症状の経過を観察しながら、必要に応じて間接的介入(保護者指導)から直接的介入(子どもへの練習)に移行します。吃音が固定化するリスクがある場合や重症化が見られる場合には、より積極的な介入が検討されます。
就学前の吃音支援として、保護者が家庭で実施し言語聴覚士が伴走する「リッカムプログラム(Lidcombe Program)」があります。また、就学後には、言語聴覚士による支援のほかに、小学校のことばの教室(言語通級)で、つっかえにくい話し方の練習をするなどの取り組みが行われています。
就学を見据えた関わり
5歳は就学を意識する時期です。発表の順番や形式の選択、答えるまで待ったほうがよいか、ひとりで発表するのではなくペアや小集団から始める工夫など、園・学校での配慮の方法を検討し、園や学校の先生と共有していきます。吃音に対するからかいがあれば、やめさせる必要があります。目標は「症状をゼロにする」こととは限らず、その子が自己肯定感を削られることなく社会や集団に参加できる環境を守ることです。保健師さんからは、地域の言語聴覚士、発達外来、「ことばの教室」など相談先への橋渡しをお願いできれば幸いです。
機能だけでなく活動・参加へ
健診は、同じ尺度で「合格・不合格」を決められる場ではありません。特に5歳になると、個々の育ちが豊かに分化し、ひとつの機能だけを切り出して評価しても全体像はつかみにくくなります。
ICF(国際生活機能分類)の観点でいえば、見るべき重心は「機能」そのものの獲得の有無だけでなく、日常の場面での「活動」や「参加」がどの程度うまく回っているか、環境調整でどこまで支えられるか、という点に移っていきます。つまり、ある能力が相対的に弱く見えても、家庭や園の工夫によって困りごとが目立たないこともありますし、逆に機能面は保たれていても、場面の要求が高まることでつまずきが出ることもあります。

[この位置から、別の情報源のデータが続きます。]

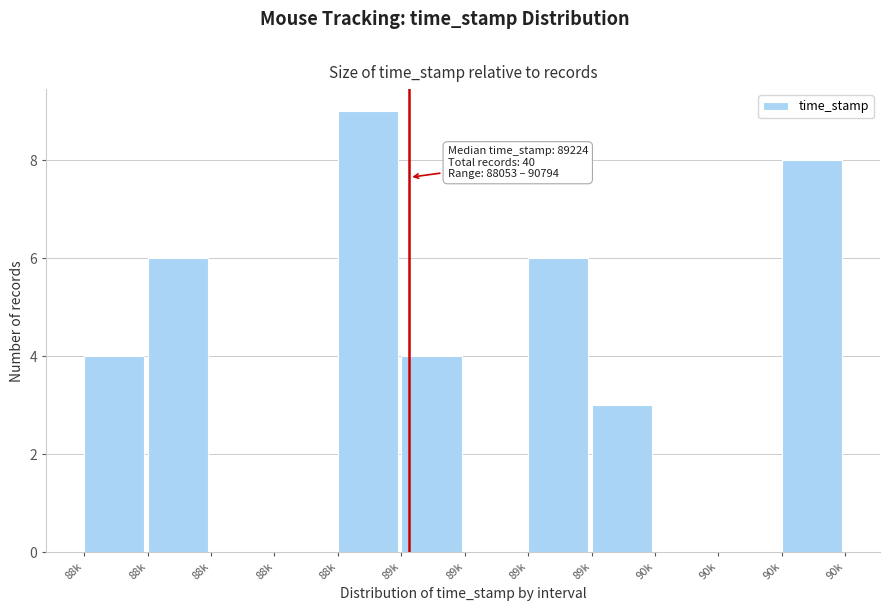

Are the bars horizontal?

No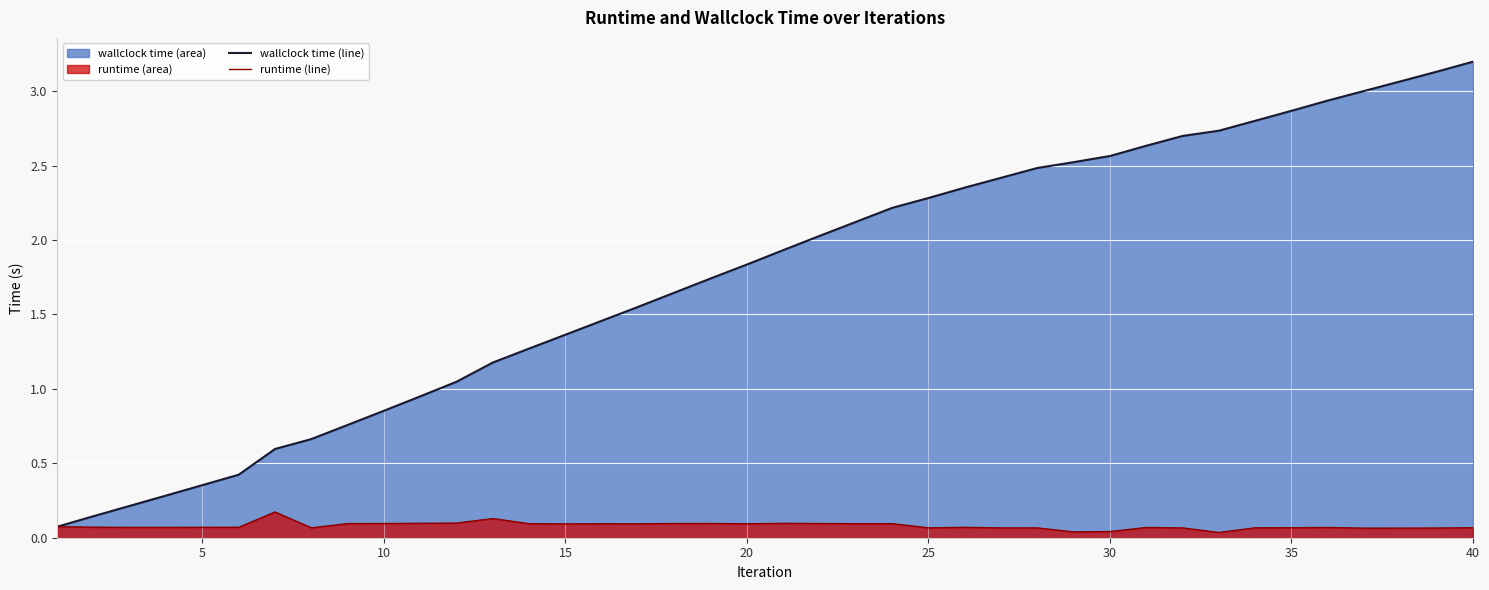

What is the value of the runtime (line) point at the 32nd from the left?

0.1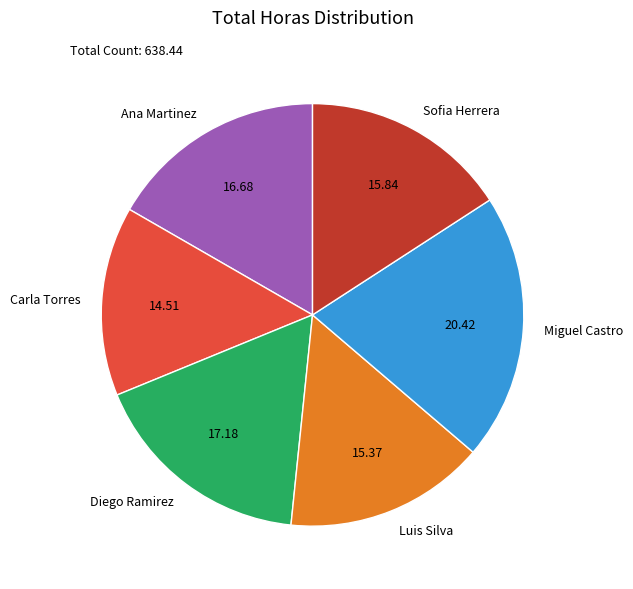

Is it true that Sofia Herrera is 16% of the pie?

True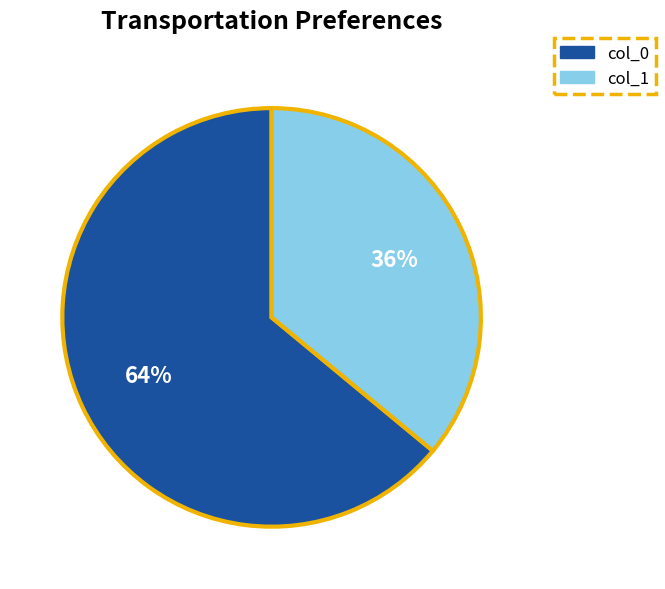

To the nearest percent, what is the difference between the largest and smallest slice percentages?

28%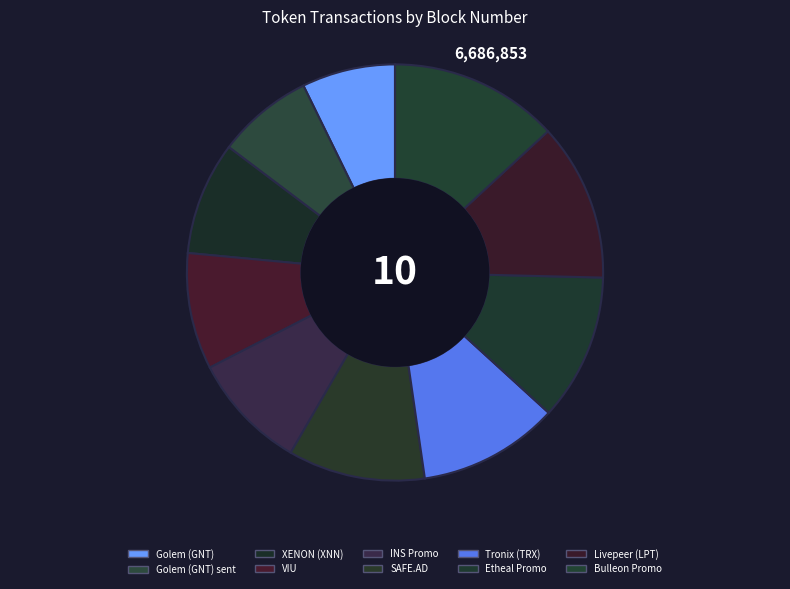

How many segments does this pie chart have?

10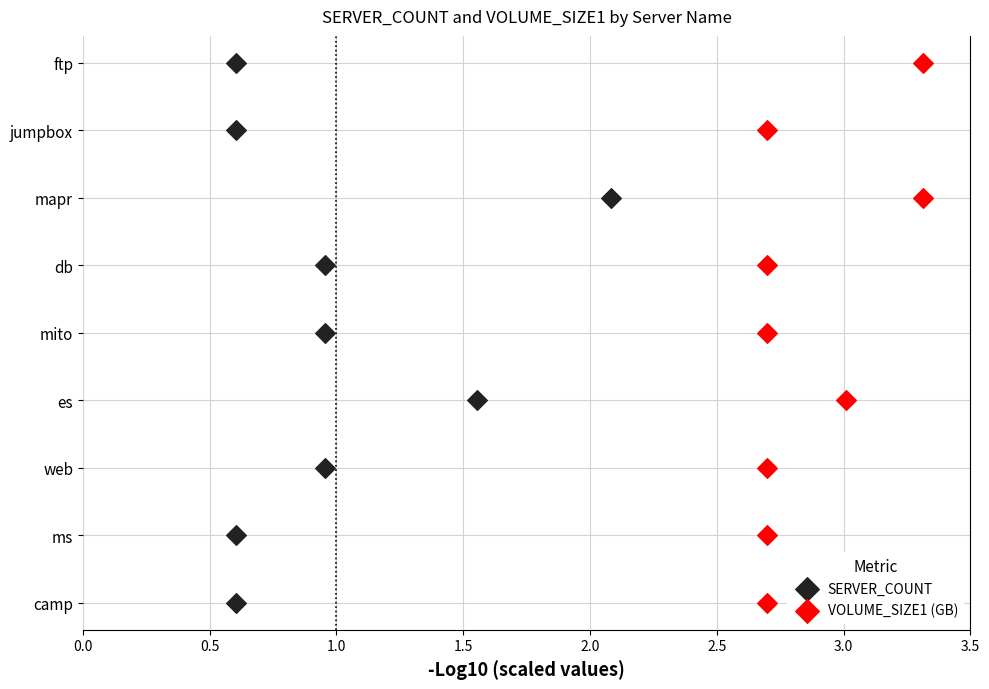

What are all the series names shown in the legend?

SERVER_COUNT, VOLUME_SIZE1 (GB)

だからこそ5歳児健診には、従来のスクリーニングとしての役割に加え、「育ちを支えるための具体策をその場で一緒に探し、必要な資源へ橋渡しする」という、難しい役割が求められているのだと考えを巡らせます。就学後につながる環境と支援を整えることを大切にしていけたらと思います。
【参考にした資料】
- ・5歳児健診ポータル https://gosaiji-kenshin.com/ (最終閲覧日:2025年10月21日)
- ・「幼児吃音臨床ガイドライン第1版(2021)」発達性吃音(どもり)の研究プロジェクト https://plaza.umin.ac.jp/kitsuon-kenkyu/index.html (最終閲覧日:2025年10月21日)
- ・『吃音面談・臨床の手引き-初めてかかわる方へ 幼児期から学童期- 2025年改訂 インテーク版』 日本吃音・流暢性障害学会 https://www.jssfd.org/shiryou.html (最終閲覧日:2025年10月21日)
おすすめの本
『小児吃音臨床のエッセンス 初回面接のテクニック』
菊池良和 編著 学苑社(2015)
吃音の相談がどのように進んでいくのか、特に初回にどのようなことを保護者にお伝えすればよいのか迷われる方は、この本で詳しく学ぶことができおすすめです。健診の場で吃音の相談があったケースについても紹介されています。
上記の「参考にした資料」の中にも、面接で聞くべきこと、確認すべきことがまとまっています。